R is a very good tool for exploring some unknown data and checking different hypotheses about it. I would like to analyze the data collected from weather stations – temperature, humidity and solar radiation and understand the seasonal variation of data. This will help me to understand how to construct synthetic data with properties similar to real data.
Real data can be obtained from the National Centers for Environmental Information. I am using 5min data that will give me enough information for intra-day variation. This data is stored in table where each column is space separated. I use the data only from one whether station (NY_Ithaca_13_E.txt) for 3 consecutive years. You can get the data using the “wget” and concatenate each year data with “cat” command:
cat 2014-NY_Ithaca_13_E.txt 2015-NY_Ithaca_13_E.txt 2016-NY_Ithaca_13_E.txt > NY_Ithaca_13_E.txt
The first think to do after starting the R is to change the working directory to where your data is located and check that you are in the right directory:
setwd("/tmp") getwd() >  /home/user/tmp
Next I load the data in dataframe. This data is stored in columns separated with spaces. Since the number of spaces vary, I will use the sep=”” option.
dft <- read.csv("NY_Ithaca_13_E.txt", sep="", header = FALSE)
Now the data is stored in dft. When the whether station sensors do not work for some reason, some of the entries are missing. These are marked with -9999 values that I filter out.
df = subset(dft, dft[,9] > -9999) dim(dft) > 305112 23 dim(df) > 305376 23
We can see that 264 entries are filtered.
Now we can do a lot of fun stuff with this data. Lets start with the temperature. According to the documentation on NOAA site, it is 9-th column and is in Celsius. Lets start the exploration by ploting all temperature data.
type=”l” is for plotting lines instead of points. We can clearly see the seasons for each of the 3 years of data. Now lets see the empirical distribution function of this data:
This seems to be a nontrivial distribution with multiple modes and asymmetric.

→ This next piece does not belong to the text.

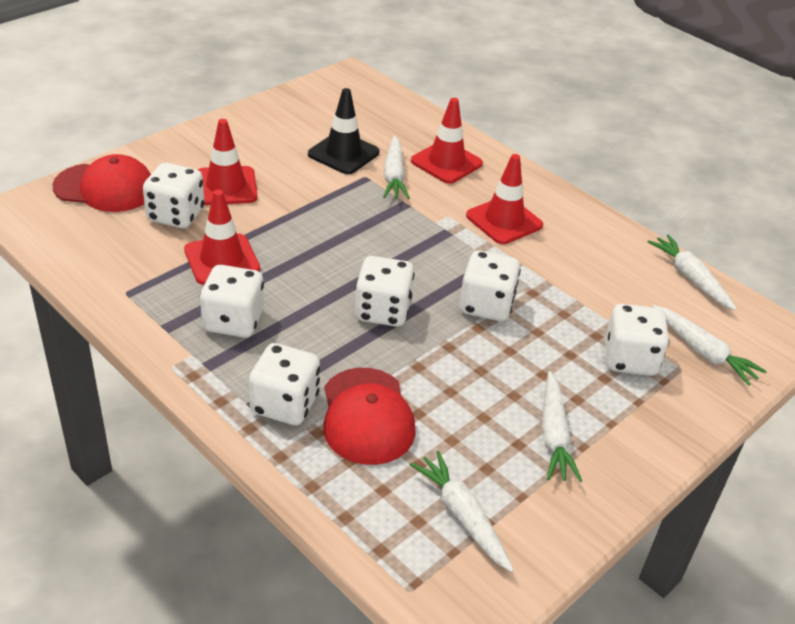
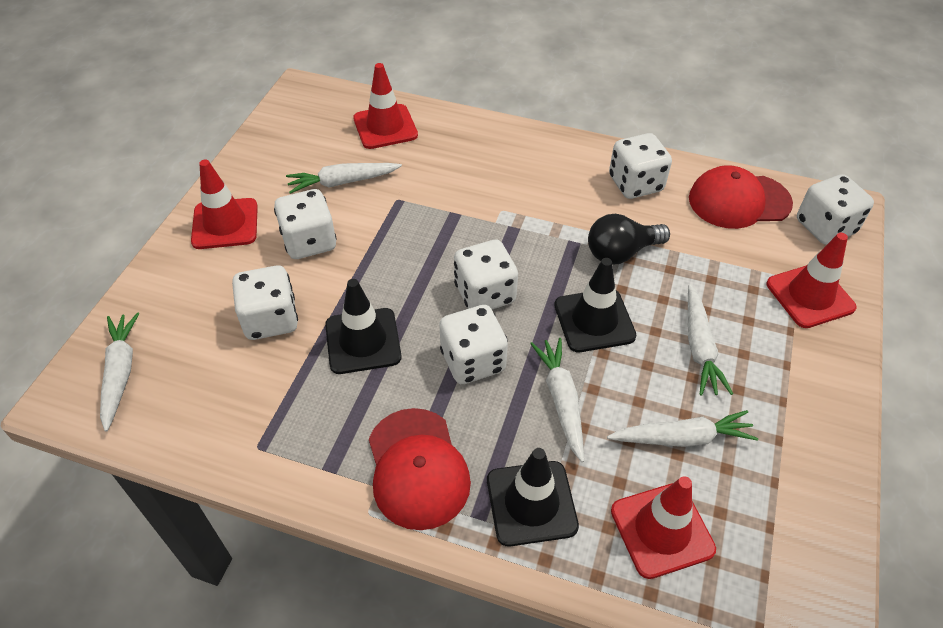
black light bulb: 0 -> 1
black traffic cone: 1 -> 3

Lets zoom into the data and choose a day in the middle of the summer around 50000-th observation.
df[50945:50945,] > V1 V2 V3 V4 V5 V6 V7 V8 V9 V10 V11 V12 V13 V14 V15 V16 V17 V18 V19 V20 V21 V22 V23 50976 64758 20140627 0 20140626 1900 2 -76.25 42.44 20.7 0 46 0 19.3 C 0 78 0 0.328 21.7 1204 0 1.13 0
The V2 column is the date (2014-06-27 in UTC time) and V3 is 0:00h. I prefer to work in UTC since each whether
station can be in different time zone.
To get a data for 3 days we can use the “number:number” notation to slice data in small chunks.

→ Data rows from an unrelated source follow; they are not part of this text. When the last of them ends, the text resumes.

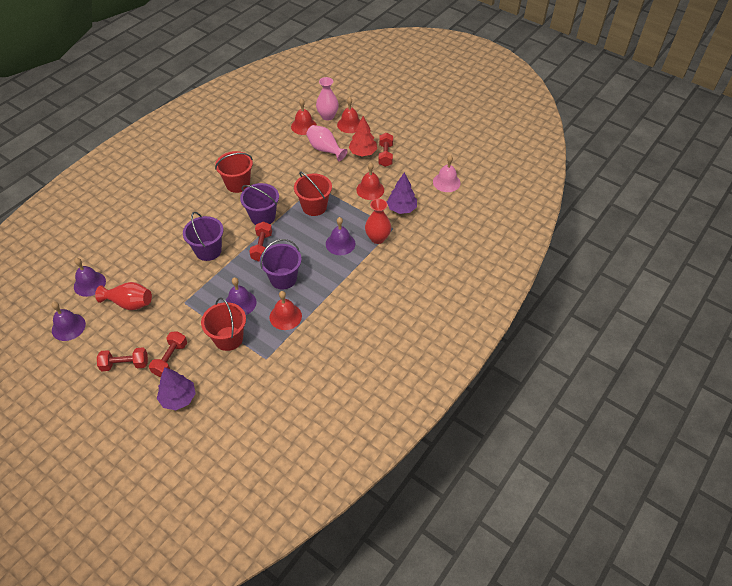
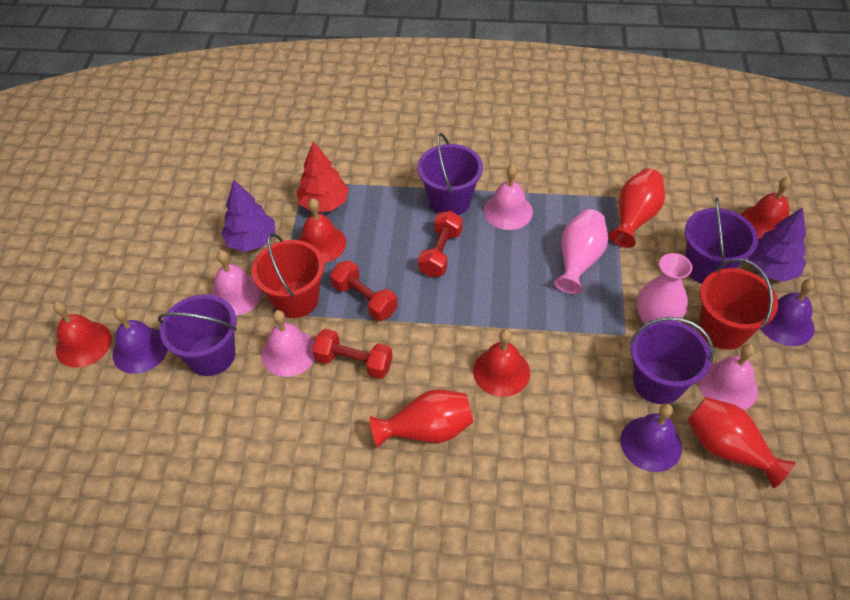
pink bell: 1 -> 4
purple bell: 4 -> 3
purple bucket: 3 -> 4
red bucket: 3 -> 2
red dumbbell: 4 -> 3
red vase: 2 -> 3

Data is sampled each 5 min: 12x24x3 = 864 data points for 3 days.
Clearly we can see the day-night temperature variation that is our expectation.
Now lets see the empirical distribution function of this data:
This is two modal distribution, with “day” and “night” mode.

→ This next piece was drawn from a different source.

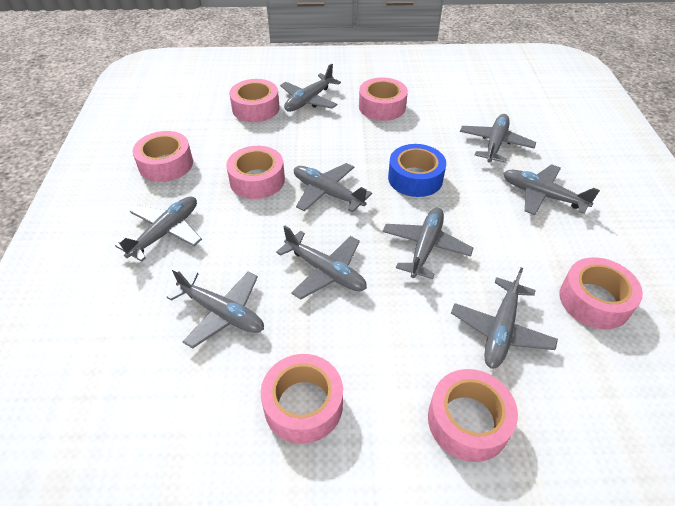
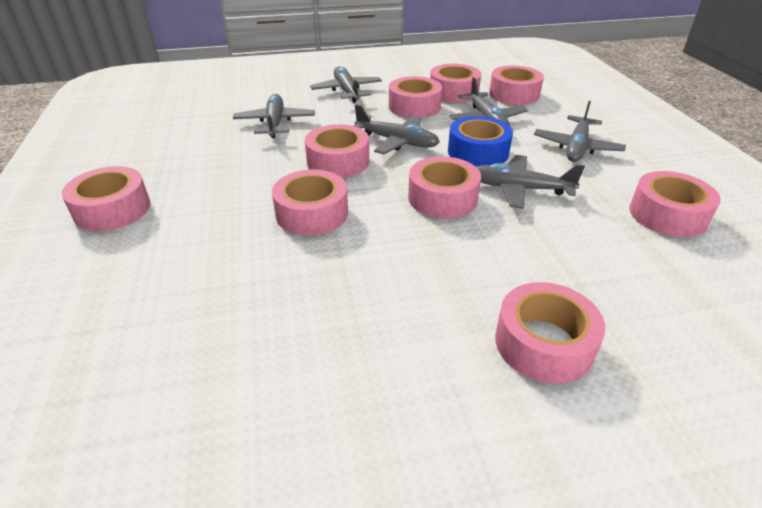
grey plane: 9 -> 6
pink tape: 7 -> 9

Now lets look at the precipitation measurements. They are in 10-th column in “mm”.
df = subset(dft, dft[,10] > -999) plot(df[,10], type="l")
We can see again the seasonality for each of the 3 years of data. Next, let see the empirical distribution function. The kernel density estimation can be tricky here, instead I plot the histogram in logarithmic scale.
hd = hist(df[,10]) plot(hd$count, type='h', log="y", lwd=30, lend=2)
Solar radiation is measured in watts/meter^2 and is stored in 11-th column. Once again I filter for missing observations and plot the data for 3 years.
df = subset(dft, dft[,11] > -999) plot(df[,11], type="l")
To plot the distribution I will filter the “0.0” values that are mostly measured during the night time.
df2 = subset(dft, dft[,11] > 0) hd = hist(df2[,11], nclass=80)
And the daily values for around the same time as the 3 day temperature plot.
and the distribution
hd = hist(df2[50945:51809,11], nclass=80)
Note that I used “df” for the first and modified “df2” for the second one.
The shape for each day is almost the same but is disrupted by reverted spikes. We can guess they are from clouds obstructing the solar radiation.
The shape for each day is a function of distance from the Sun, the solar cycle, and cross-cycle changes. I cannot find in the provided documentation if radiation is measured as power received on Earth per unit area on a horizontal surface (Insolation), so it depends on the height of the Sun above the horizon.
The Wikipediq article have some information on how to construct a theoretical model.
Humidity is 16-th column from the data set.
The plot clearly shows the seasonal variation. The distribution is asymmetric and unimodal.
Daily plots are similar to temperature plots
and the daily distribution function seems to be 2 (3?) modal.